St. Thomas Aquinas rendering


SCORA’s achievements:

Through consultation with the town councilors, committees, planning department, and developers SCORA has been successful in impacting the outcome of development in this area since its inception in 2008:

  1.  Saving mature treed facade along Lakeshore between Holyrood Avenue and Dorval DriveSTA

  2. Saving the small woods on Lakeshore Road opposite Holyrood Avenue -  a treasured asset of our area. SCORA was nominated for a Conservation Halton 2010 Conservation Award of Excellence for saving this “small forest”.

  3. SCORA protests against the HCDSB application for sports field lighting at St. Thomas Aquinas School resulted in the Town of Oakville undertaking a study of their policies for lighting sports fields both in established areas as well as in greenfield applications for their new community parks.

        1. This study resulted in the town implemented a progressive by-law for lighting of sports fields in established residential neighbourhoods that restricts the amount of light trespass onto adjacent properties according to realistic methods of measurement and if a field application can meet these standards they are still subject to a curfew that limiting their use to 9pm Monday to Friday and no weekend use.   Town passed By-law # 2010-070

        2. It was SCORA’s research that led to the adoption of revised testing methods of light trespass onto adjacent properties and the LEED standards in this new by-law.
        3.  Other fields at schools and parks in established neighbourhoods across Oakville are protected by this new by-law.  For example our efforts helped the neighbours of St. Ignatius of Loyola SS, who were similarly threatened with field lights on their newly installed artificial field. 

  4. DND Property: SCORA helped to retain the low density status of the 16 acre DND properties in the town’s new official plan Livable Oakville.
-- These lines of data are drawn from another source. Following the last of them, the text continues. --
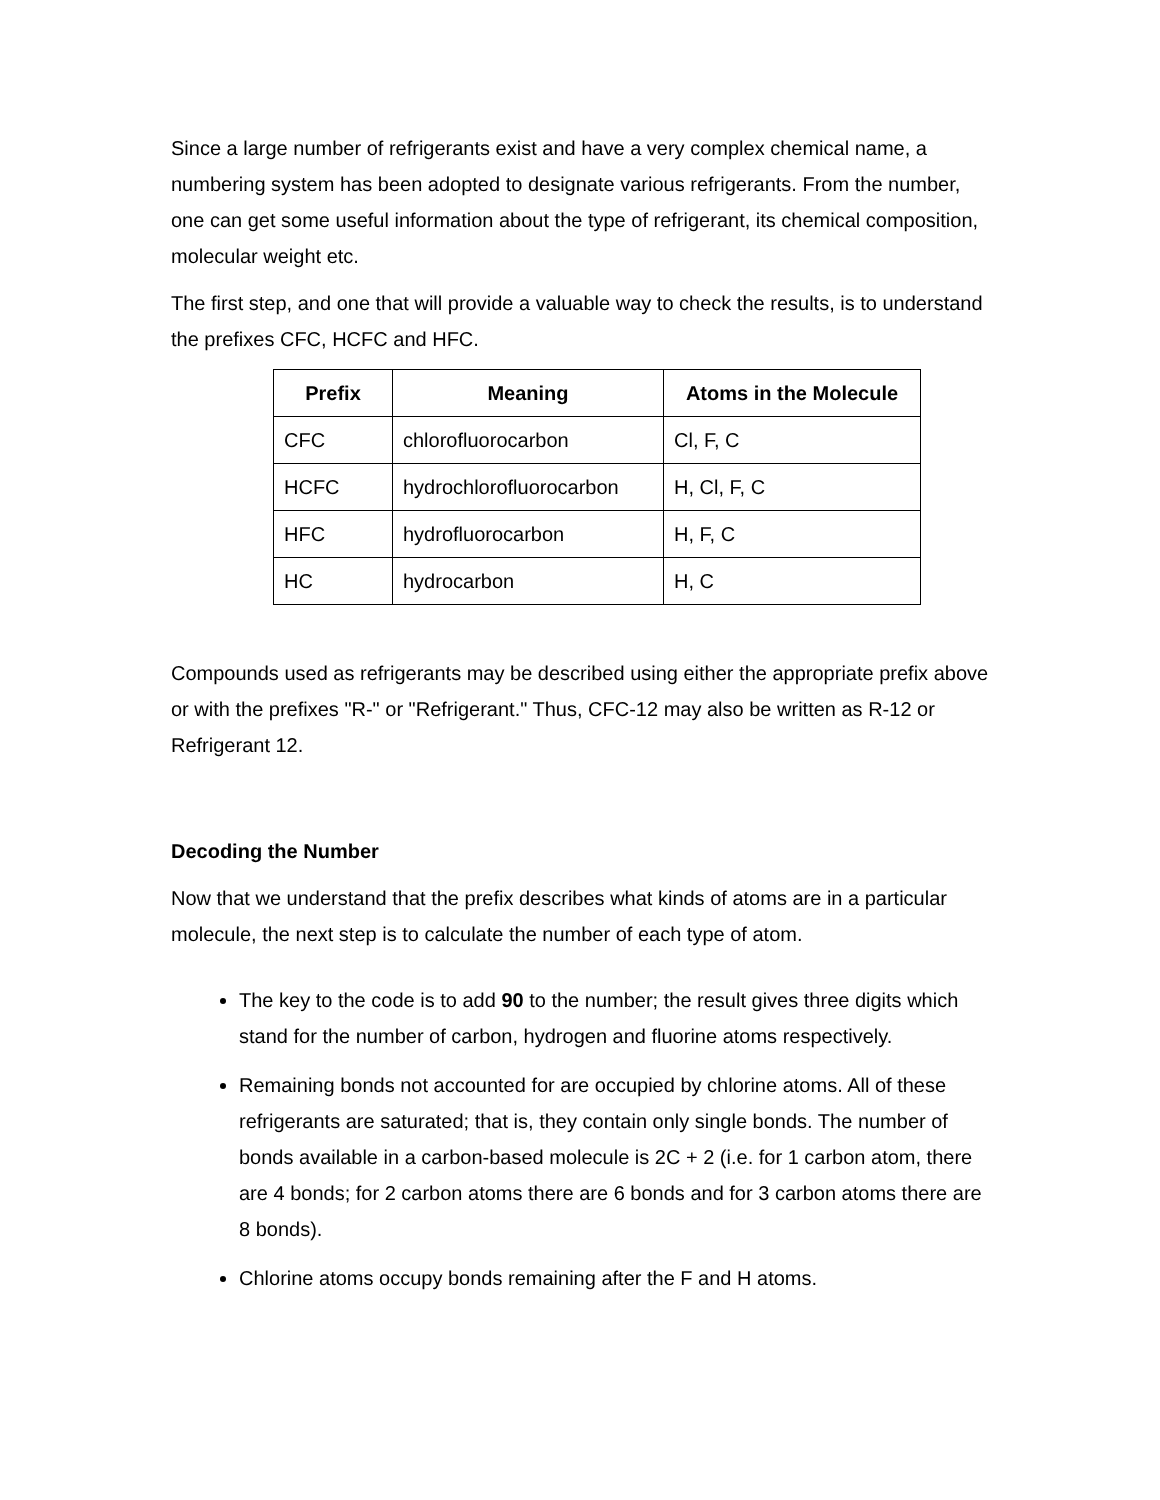Since a large number of refrigerants exist and have a very complex chemical name, a numbering system has been adopted to designate various refrigerants. From the number, one can get some useful information about the type of refrigerant, its chemical composition, molecular weight etc.
The first step, and one that will provide a valuable way to check the results, is to understand the prefixes CFC, HCFC and HFC.
| Prefix | Meaning | Atoms in the Molecule |
| --- | --- | --- |
| CFC | chlorofluorocarbon | Cl, F, C |
| HCFC | hydrochlorofluorocarbon | H, Cl, F, C |
| HFC | hydrofluorocarbon | H, F, C |
| HC | hydrocarbon | H, C |
Compounds used as refrigerants may be described using either the appropriate prefix above or with the prefixes "R-" or "Refrigerant." Thus, CFC-12 may also be written as R-12 or Refrigerant 12.
Decoding the Number
Now that we understand that the prefix describes what kinds of atoms are in a particular molecule, the next step is to calculate the number of each type of atom.
The key to the code is to add 90 to the number; the result gives three digits which stand for the number of carbon, hydrogen and fluorine atoms respectively.
Remaining bonds not accounted for are occupied by chlorine atoms. All of these refrigerants are saturated; that is, they contain only single bonds. The number of bonds available in a carbon-based molecule is 2C + 2 (i.e. for 1 carbon atom, there are 4 bonds; for 2 carbon atoms there are 6 bonds and for 3 carbon atoms there are 8 bonds).
Chlorine atoms occupy bonds remaining after the F and H atoms.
The objective was to ensure hi-density hi-rise development did not cross west of Dorval Drive.  The result is designation for Low Density Residential single family homes with a small allocation of townhouse format along Dorval.  This format will not set a precedence for other general development since this was stated as a special development property in the OP.

  5. Area development monitoring:
    Read more about these developments in the Development section of this website
      • DND property now owned by Canada Lands Corporation (CLC)
      • Maurice-Garden-Dorval area
      • 394 Lakeshore Road W. lakefront estate development.

  6. Livable Oakville Official Plan development
    SCORA participated in the 2009 revision of the official planning guidelines for Oakville last reviewed in 1983.  While consideration was all encompassing of the plan, SCORA’s primary effort was directed to the zoning of the DND lands which were designated in a special development category by the town.  SCORA was successful in ensuring it would remain low-rise residential.

Note of praise and thanks to the town:

 SCORA would like to thank the town council, planning department and staff for their assistance over the past couple of years in relation to development issues impacting our area.  We have been most impressed with the increasing level of professionalism in the planning areas as a result of the Livable Oakville Plan.  We would particularly like to thank Mayor Burton and Ward 2 Councillor Cathy Duddeck for their ready access and counsel and for their sensitivity to Livable Oakville’s commitment that new development should not deteriorate the character of the established community.  It is this level of commitment that will ensure our area will remain one of Oakville’s most Livable areas for years to come.